Cardiac myxomectomy for sporadic tumours is usually curative. Tumour manipulation should be done only after cardioplegia as the risk of fragmentation and embolism is usually there. Tumour excision along with its stalk and septal bed is recommended with pericardial patch septoplasty. Inspection of all champers is necessary as well as the repair of the damaged valves [21].
Surgical risks:
a. Early mortality: 2%
b. Post-operative AF: 30%
c. Neurologic complications: 3%
d. Re-exploration: 5% and usually due to bleeding [21].

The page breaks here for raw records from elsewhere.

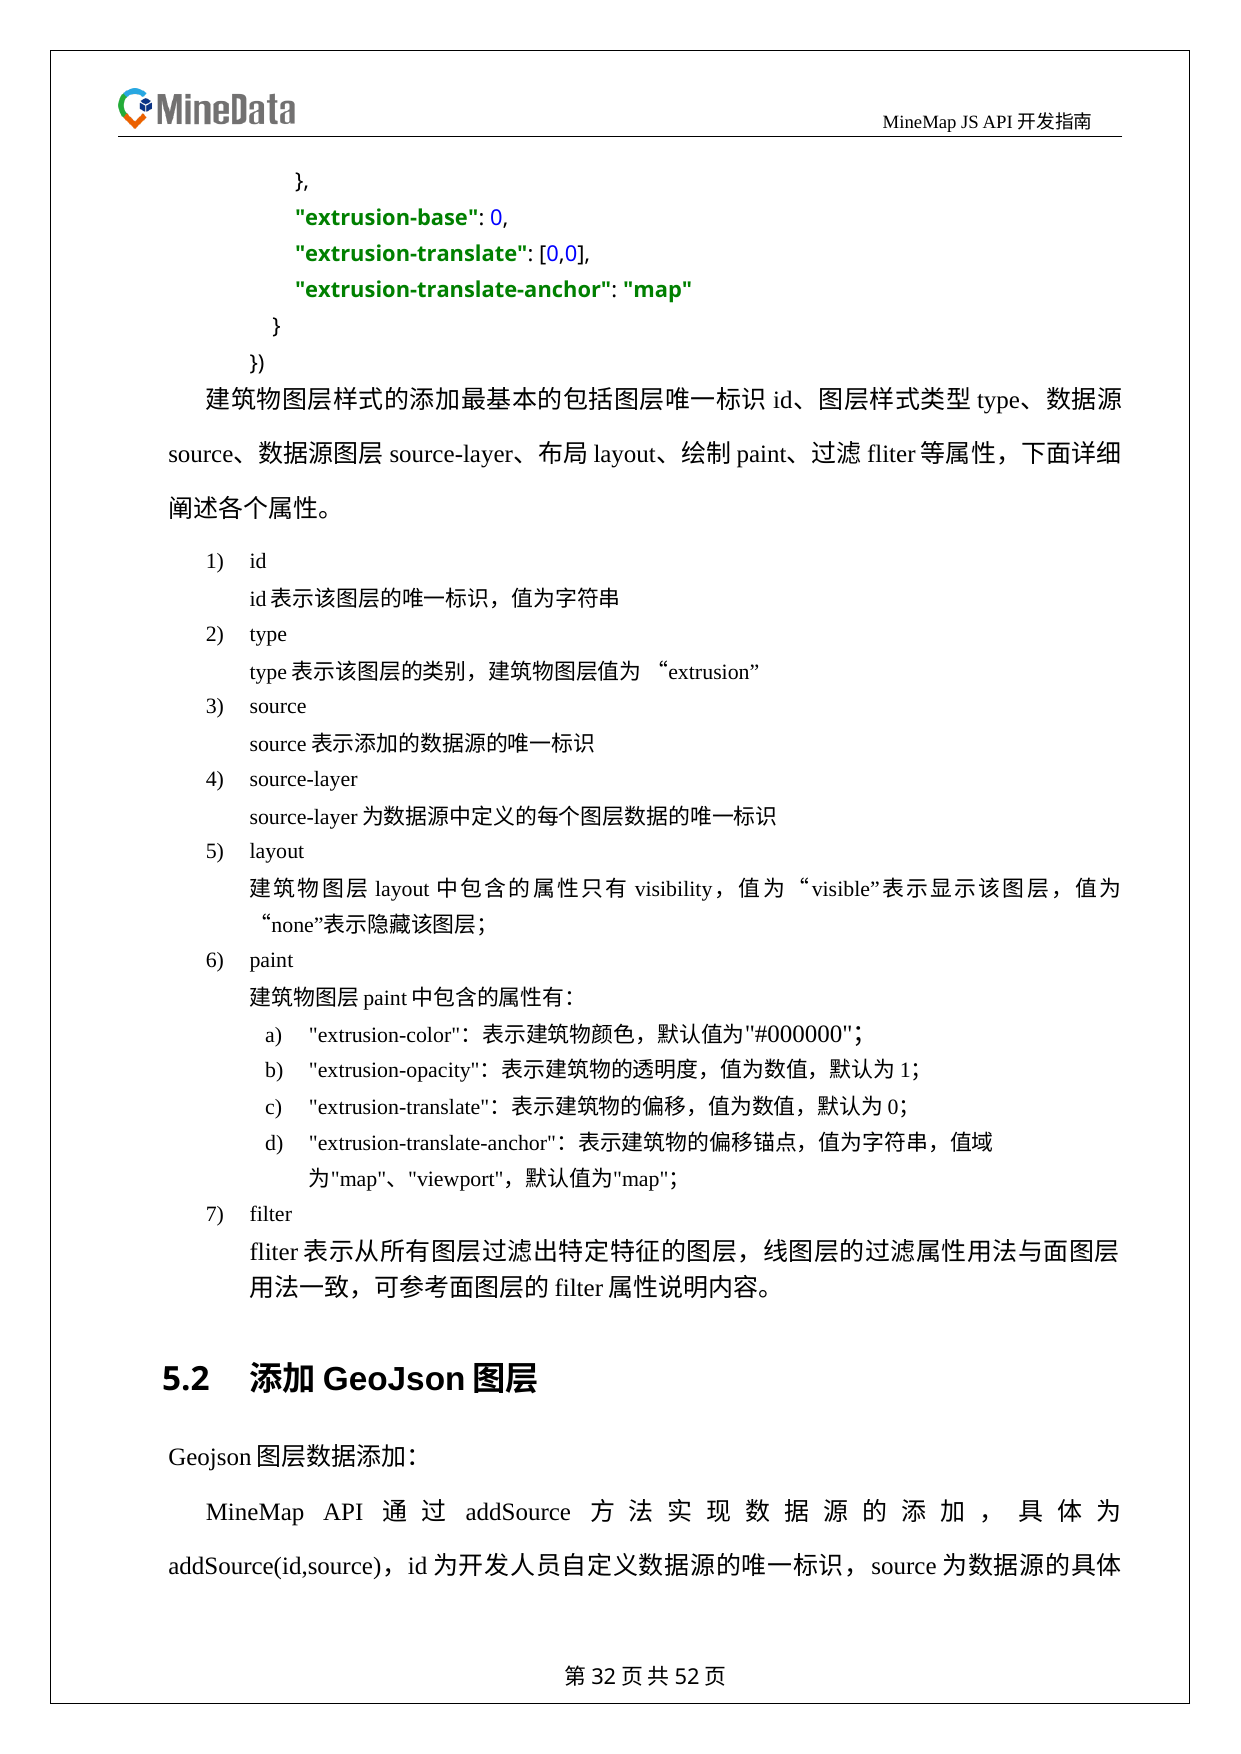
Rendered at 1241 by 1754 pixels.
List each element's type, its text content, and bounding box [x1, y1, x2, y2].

text Geojson图层数据添加： [168, 1437, 1122, 1473]
list "extrusion-color"：表示建筑物颜色，默认值为"#000000"； [265, 1014, 1122, 1050]
list fliter表示从所有图层过滤出特定特征的图层，线图层的过滤属性用法与面图层用法一致，可参考面图层的filter属性说明内容。 [249, 1231, 1122, 1304]
list 建筑物图层paint中包含的属性有： [249, 978, 1122, 1014]
list paint [206, 941, 1122, 978]
list source表示添加的数据源的唯一标识 [249, 724, 1122, 760]
text 建筑物图层样式的添加最基本的包括图层唯一标识id、图层样式类型type、数据源source、数据源图层source-layer、布局layout、绘制paint、过滤fliter等属性，下面详细阐述各个属性。 [168, 379, 1122, 524]
list 建筑物图层layout中包含的属性只有visibility，值为“visible”表示显示该图层，值为“none”表示隐藏该图层； [249, 869, 1122, 941]
list filter [206, 1195, 1122, 1231]
list layout [206, 833, 1122, 869]
list "extrusion-opacity"：表示建筑物的透明度，值为数值，默认为1； [265, 1050, 1122, 1086]
subtitle 添加GeoJson图层 [118, 1340, 1122, 1413]
list source-layer [206, 760, 1122, 796]
list source-layer为数据源中定义的每个图层数据的唯一标识 [249, 796, 1122, 833]
list id表示该图层的唯一标识，值为字符串 [206, 579, 1122, 615]
list type表示该图层的类别，建筑物图层值为 “extrusion” [206, 651, 1122, 688]
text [249, 162, 1122, 379]
list "extrusion-translate-anchor"：表示建筑物的偏移锚点，值为字符串，值域为"map"、"viewport"，默认值为"map"； [265, 1123, 1122, 1195]
list id [206, 543, 1122, 579]
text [168, 1491, 1122, 1582]
list "extrusion-translate"：表示建筑物的偏移，值为数值，默认为0； [265, 1086, 1122, 1123]
list source [206, 688, 1122, 724]
picture [118, 88, 295, 129]
list type [206, 615, 1122, 651]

Recurrences (up to 5% in sporadic tumors and more than 20% in familial cases and is uncommon after 5 years) are usually occurred due to:
a. Incomplete excision
b. Other foci
c. Implantation of tumour cells (intra- or extracardiac) [22].
There is no current guidelines or recommendations exist regarding the treatment of embolic manifestations; however, anticoagulation is recommended if associated with:
- AF
Conclusion
The incidence of atrial myxoma in saddle aortic embolism
cases seems to be higher than its incidence in peripheral embolism
in general. In other words, atrial myxoma embolism to the lower
limbs is usually of the saddle type. This condition has to be
considered in “typical patients” presented to A/E department with
acute bilateral lower limb ischaemia, as the prompt diagnosis and
timely intervention will significantly improve the clinical outcome.